Our squad is biking down the mountain at high speed. Suddenly we ride past a group of Viet Cong soldiers who are themselves on bikes. Only their bikes have little engines. Gasoline engines. For the next dozen die rolls, the unrestrained mayhem writes itself.

McQueen leads the charge with a sweet BMX-style side flip while shooting his M-16. Crockett, armed with a rocket launcher, flips his bike upside down, fires the rocket into pursuers while upside down, and is righted by the blowback from his rocket. Bixley drops a grenade into a group of enemies, essentially rocket-jumping his bike over them as they explode. Maggie does some sweet Zorro moves, somehow managing to wheel-kick Viet Cong while flying down the mountainside at full tilt. Freeman is in the back, working some back-end Smartass dice exploit to get the gang's Camaraderie back after he tanks it all to get us free XP.

So many bicycle gas tanks shot. So very many. Anyway, we won that fight, putting Bixley just ahead of McQueen in the competitive bad-guy-killin'.

We move on to the next scene, where the enemy is occupying a bridge we have to get across. There are a couple of towers and some soldiers on the ground. Freeman snipes one opponent from the trees, while Crockett fires his rocket into the other, and Bixley uses his Demolitions move to settle up with the rest. McQueen, who has been hanging back the entire time, now rides calmly across the bridge as debris rains down, popping his gum and ringing the bell on his bicycle.

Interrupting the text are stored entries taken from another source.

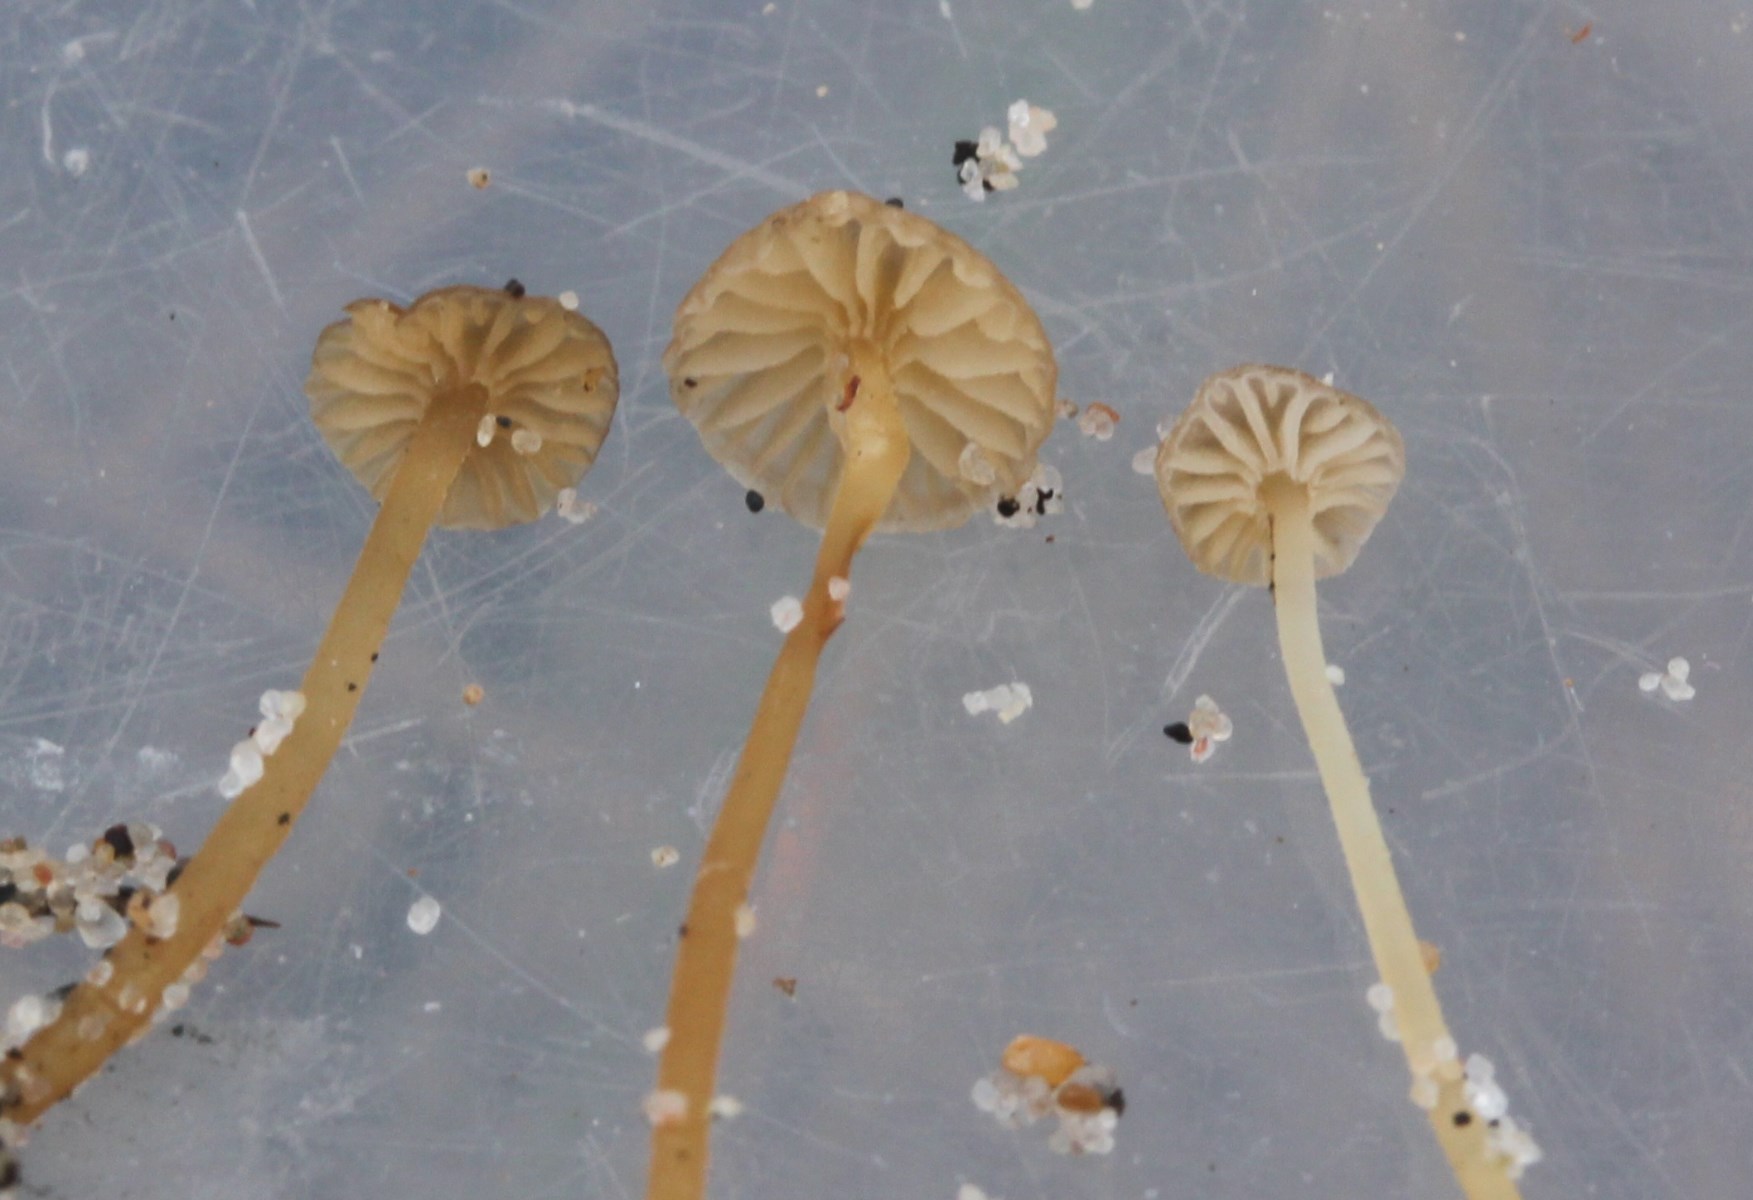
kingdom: Fungi
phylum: Basidiomycota
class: Agaricomycetes
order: Agaricales
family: Mycenaceae
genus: Mycena
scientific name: Mycena olivaceomarginata
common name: brunægget huesvamp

Suddenly, the Director says, a barricade drops, revealing a fortified machine gun nest. It was an ambush! I do what I've been hoping to do since I started playing this game: I volunteer to die!

Riddled with bullets, McQueen (played by Reb Brown, you remember) does the Reb Brown scream as he drops a handful of live grenades into the basket of his bike and plows into the machine gun nest, exploding in a fiery ball and getting me 2 XP. "We're even," Bixley says, recounting the body-count rivalry. "You son of a bitch, now we're even." Vengeance move unlocked!



I have to say, this was one of my favorite PC deaths of all time, partially because it was mine, partially because all the other players took his death to heart. Crockett took the bell off McQueen's charred bike, while Bixley took his gun (which also somehow survived). During the rest of the session, they talked about "what McQueen would have wanted" and made constant references to his death. I was so grateful and happy! Dying was the best move in the game. Meanwhile, I became Director of Photography and added ridiculous Brian de Palma split screen and slow-mo to subsequent scenes.

The crew moved on to the Butcher's compound, where they freed a group of prisoners and broke out in a fresh hail of carnage. Things were happening so fast and furious by this point that I don't remember a ton of details, but here are a few key scenes: Cassius Freeman speeding down a zip line with his sniper rifle (possibly popping off enemies as he went). Bixley discovering a tank and using it to loud, destructive effect before it was unfortunately blown up in a "Lose Your Stuff" director move. Crockett flew through the air on his bike and rocket-bombed a helicopter in slow-mo to the tail end of The Chambers Brothers' "Time Has Come Today," which I think we can all agree is amazing.



Maggie, as the Lead and undercover agent, tried to keep the gang organized, mostly to no avail. The Butcher arrived in the final reel, driving up in a jeep and shooting Cassius Freeman dead (Freeman, no!). Maggie leaped into the back of the jeep, hit and kicked the Butcher approximately a hundred times a la Fist of the North Star, and bailed just before the Butcher's vehicle smashed into a tree and exploded. Now there's an Eighties villain death if ever I saw one.

This session was amazing. We had a ludicrous action scene in the middle act, I got to die a valiant screaming death, and thanks to Spotify, we had a terrific soundtrack to power the narrative. Let me tell you, any Vietnam battle sequence can only be enhanced by the Commodores' "Machine Gun."

Tonight, we play our first unaltered Sci-Fi script! I'm excited!